Gaetano Apolline Baldassare Vestris the Franco-Italian dancer and choreographer more commonly known as Gaetan Vestris, studied dance and music in Italy, Vienna and Dresden.
He entered the Académie Royale de Musique in 1748, and in 1751, he succeeded his ballet teacher Louis Dupré as Premier Danseur. He became embroiled in a dispute with Ballet Master Jean-Barthélemy Lany and after a duel and a period of imprisonment, Vestris was dismissed from the Opera and forced into exile in Berlin and then Turin, where he arranged his first choreography.
In 1755, on his return to Paris, he was re-hired by the Paris Opera where he performed alongside his sister Theresa, in the ballets Emprise de l'Amour and Amadis. He also made regular trips to Stuttgart to study under Jean-Georges Noverre.
In 1761, Vestris was appointed Ballet Master and Choreographer at the Académie royale de Musique in Paris, however, having faced expulsion again, he would really only serve in the role between 1770 and 1775. During that time, he created several ballets, including Médée et Jason (1770), Endymion (1773) and Le Nid d'oiseau (1776). In 1776, he stepped down to make way for Jean-Georges Noverre.
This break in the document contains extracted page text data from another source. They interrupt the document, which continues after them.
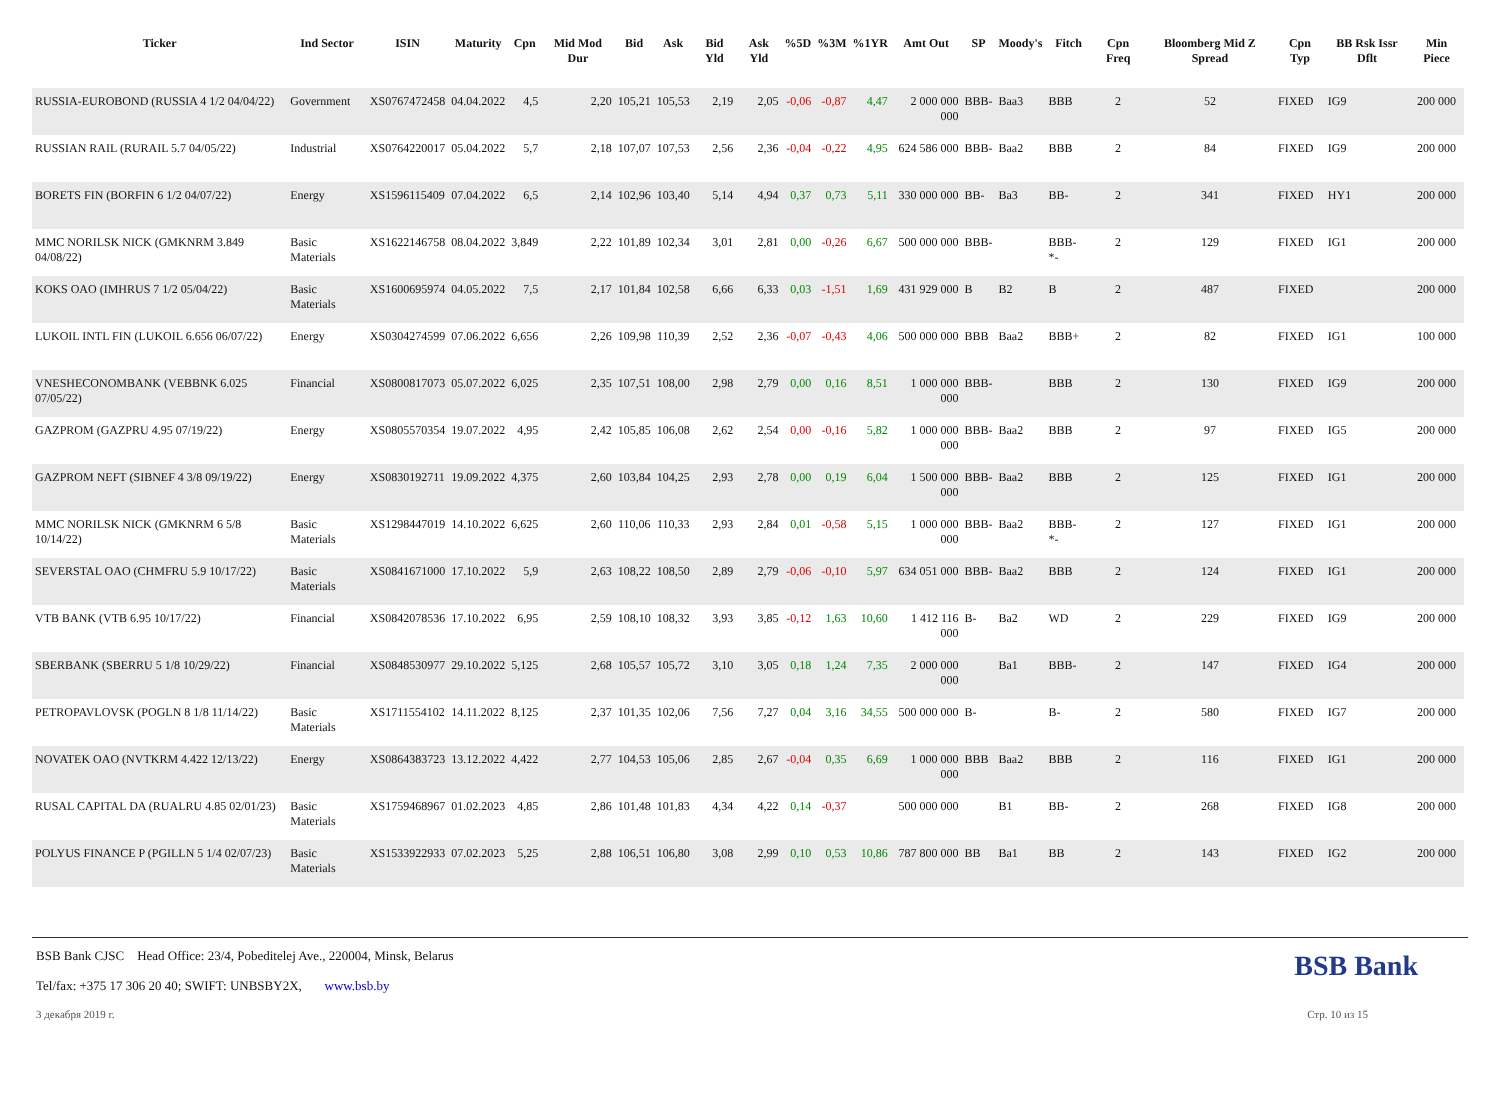| Ticker | Ind Sector | ISIN | Maturity | Cpn | Mid Mod Dur | Bid | Ask | Bid Yld | Ask Yld | %5D | %3M | %1YR | Amt Out | SP | Moody's | Fitch | Cpn Freq | Bloomberg Mid Z Spread | Cpn Typ | BB Rsk Issr Dflt | Min Piece |
| --- | --- | --- | --- | --- | --- | --- | --- | --- | --- | --- | --- | --- | --- | --- | --- | --- | --- | --- | --- | --- | --- |
| RUSSIA-EUROBOND (RUSSIA 4 1/2 04/04/22) | Government | XS0767472458 | 04.04.2022 | 4,5 | 2,20 | 105,21 | 105,53 | 2,19 | 2,05 | -0,06 | -0,87 | 4,47 | 2 000 000 000 | BBB- | Baa3 | BBB | 2 | 52 | FIXED | IG9 | 200 000 |
| RUSSIAN RAIL (RURAIL 5.7 04/05/22) | Industrial | XS0764220017 | 05.04.2022 | 5,7 | 2,18 | 107,07 | 107,53 | 2,56 | 2,36 | -0,04 | -0,22 | 4,95 | 624 586 000 | BBB- | Baa2 | BBB | 2 | 84 | FIXED | IG9 | 200 000 |
| BORETS FIN (BORFIN 6 1/2 04/07/22) | Energy | XS1596115409 | 07.04.2022 | 6,5 | 2,14 | 102,96 | 103,40 | 5,14 | 4,94 | 0,37 | 0,73 | 5,11 | 330 000 000 | BB- | Ba3 | BB- | 2 | 341 | FIXED | HY1 | 200 000 |
| MMC NORILSK NICK (GMKNRM 3.849 04/08/22) | Basic Materials | XS1622146758 | 08.04.2022 | 3,849 | 2,22 | 101,89 | 102,34 | 3,01 | 2,81 | 0,00 | -0,26 | 6,67 | 500 000 000 | BBB- | | BBB- *- | 2 | 129 | FIXED | IG1 | 200 000 |
| KOKS OAO (IMHRUS 7 1/2 05/04/22) | Basic Materials | XS1600695974 | 04.05.2022 | 7,5 | 2,17 | 101,84 | 102,58 | 6,66 | 6,33 | 0,03 | -1,51 | 1,69 | 431 929 000 | B | B2 | B | 2 | 487 | FIXED | | 200 000 |
| LUKOIL INTL FIN (LUKOIL 6.656 06/07/22) | Energy | XS0304274599 | 07.06.2022 | 6,656 | 2,26 | 109,98 | 110,39 | 2,52 | 2,36 | -0,07 | -0,43 | 4,06 | 500 000 000 | BBB | Baa2 | BBB+ | 2 | 82 | FIXED | IG1 | 100 000 |
| VNESHECONOMBANK (VEBBNK 6.025 07/05/22) | Financial | XS0800817073 | 05.07.2022 | 6,025 | 2,35 | 107,51 | 108,00 | 2,98 | 2,79 | 0,00 | 0,16 | 8,51 | 1 000 000 000 | BBB- | | BBB | 2 | 130 | FIXED | IG9 | 200 000 |
| GAZPROM (GAZPRU 4.95 07/19/22) | Energy | XS0805570354 | 19.07.2022 | 4,95 | 2,42 | 105,85 | 106,08 | 2,62 | 2,54 | 0,00 | -0,16 | 5,82 | 1 000 000 000 | BBB- | Baa2 | BBB | 2 | 97 | FIXED | IG5 | 200 000 |
| GAZPROM NEFT (SIBNEF 4 3/8 09/19/22) | Energy | XS0830192711 | 19.09.2022 | 4,375 | 2,60 | 103,84 | 104,25 | 2,93 | 2,78 | 0,00 | 0,19 | 6,04 | 1 500 000 000 | BBB- | Baa2 | BBB | 2 | 125 | FIXED | IG1 | 200 000 |
| MMC NORILSK NICK (GMKNRM 6 5/8 10/14/22) | Basic Materials | XS1298447019 | 14.10.2022 | 6,625 | 2,60 | 110,06 | 110,33 | 2,93 | 2,84 | 0,01 | -0,58 | 5,15 | 1 000 000 000 | BBB- | Baa2 | BBB- *- | 2 | 127 | FIXED | IG1 | 200 000 |
| SEVERSTAL OAO (CHMFRU 5.9 10/17/22) | Basic Materials | XS0841671000 | 17.10.2022 | 5,9 | 2,63 | 108,22 | 108,50 | 2,89 | 2,79 | -0,06 | -0,10 | 5,97 | 634 051 000 | BBB- | Baa2 | BBB | 2 | 124 | FIXED | IG1 | 200 000 |
| VTB BANK (VTB 6.95 10/17/22) | Financial | XS0842078536 | 17.10.2022 | 6,95 | 2,59 | 108,10 | 108,32 | 3,93 | 3,85 | -0,12 | 1,63 | 10,60 | 1 412 116 000 | B- | Ba2 | WD | 2 | 229 | FIXED | IG9 | 200 000 |
| SBERBANK (SBERRU 5 1/8 10/29/22) | Financial | XS0848530977 | 29.10.2022 | 5,125 | 2,68 | 105,57 | 105,72 | 3,10 | 3,05 | 0,18 | 1,24 | 7,35 | 2 000 000 000 | | Ba1 | BBB- | 2 | 147 | FIXED | IG4 | 200 000 |
| PETROPAVLOVSK (POGLN 8 1/8 11/14/22) | Basic Materials | XS1711554102 | 14.11.2022 | 8,125 | 2,37 | 101,35 | 102,06 | 7,56 | 7,27 | 0,04 | 3,16 | 34,55 | 500 000 000 | B- | | B- | 2 | 580 | FIXED | IG7 | 200 000 |
| NOVATEK OAO (NVTKRM 4.422 12/13/22) | Energy | XS0864383723 | 13.12.2022 | 4,422 | 2,77 | 104,53 | 105,06 | 2,85 | 2,67 | -0,04 | 0,35 | 6,69 | 1 000 000 000 | BBB | Baa2 | BBB | 2 | 116 | FIXED | IG1 | 200 000 |
| RUSAL CAPITAL DA (RUALRU 4.85 02/01/23) | Basic Materials | XS1759468967 | 01.02.2023 | 4,85 | 2,86 | 101,48 | 101,83 | 4,34 | 4,22 | 0,14 | -0,37 | | 500 000 000 | | B1 | BB- | 2 | 268 | FIXED | IG8 | 200 000 |
| POLYUS FINANCE P (PGILLN 5 1/4 02/07/23) | Basic Materials | XS1533922933 | 07.02.2023 | 5,25 | 2,88 | 106,51 | 106,80 | 3,08 | 2,99 | 0,10 | 0,53 | 10,86 | 787 800 000 | BB | Ba1 | BB | 2 | 143 | FIXED | IG2 | 200 000 |
BSB Bank CJSC Head Office: 23/4, Pobeditelej Ave., 220004, Minsk, Belarus
Tel/fax: +375 17 306 20 40; SWIFT: UNBSBY2X, www.bsb.by
BSB Bank
3 декабря 2019 г. Стр. 10 из 15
He bid farewell to the stage in 1782 after triumphing at the King’s Theatre in London. Regarded as “the God of Dance”, Vestris quickly became an outstanding performer of the Noble style inherent in Noverre’s ballets.
In his Lettres sur la danse, Noverre wrote: “Vestris the father inherited Dupré’s fine talent and his sobriquet; he was proclaimed the God of Dance; he equalled his master in perfection and surpassed him in variety and taste. Vestris danced the pas de deux with feeling and elegance. His frequent trips to Stuttgart led him to study. He became a great actor and knew through the sincerity of his acting how to add substance to all of my mimed poems in which he played the lead characters. His retirement from the Opera was a fatal blow for Noble dance: deprived of so fine a model, the genre drifted into the realms of extravagance”.